2) Today at the beach I saw three little boys swinging on a sign that had been pushed into the sand labelled 'swim between the flags'. Of course it fell over. They made several attempts to push it back up, but were way too short to do so. The obvious step to take was therefore to bury the sign in sand so that no one could see what they had done!

3) We went up to the "hills" on Monday (I used apostrophes because what Australians call hills are actually mounds) and after a long walk we ended up at this beautiful old pub with big gardens and live music. We were sitting near a family of small boys, one of which was very attentive to Ruby (my baby niece) and kept telling her things like "I've got gel in my hair!" or "I'm just going to look at the birds, but I'll be back soon, OK?" At one point I looked over to see one of them, aged probably about four, sneaking behind a fencepost and taking a hefty swig of his dad's beer.

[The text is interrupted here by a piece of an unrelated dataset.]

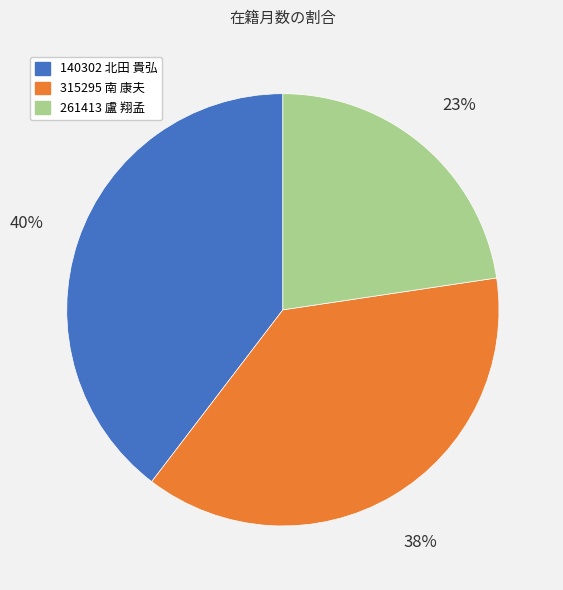

Is 140302 北田 貴弘 the majority of the pie?

No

My conclusion: Little boys are cool. I'm not sure if this is morally sound, but it was definitely interesting to watch the logic of small males and wonder if perhaps we adults have passed on from that stage of subterfuge or if we just manage to conceal it better? And besides that moral consideration - it was just pretty funny.

Edit: Today my sister's friend and kids came over and two-year-old Thomas* was making "ice cream" in the garden out of leaves and sticks, and handing out different flavours to the adults. Thomas gave me a leaf and left in a blaze of completely unintelligible noise, so the next time he came inside I asked him in that aren't-you-cute voice that I hated when I was a kid, "What have I got, Thomas?"

He looked at me disgustedly. "A leaf."

I have learnt my lesson and will never patronise a kid again.

* This is the bit where I say 'not his real name'.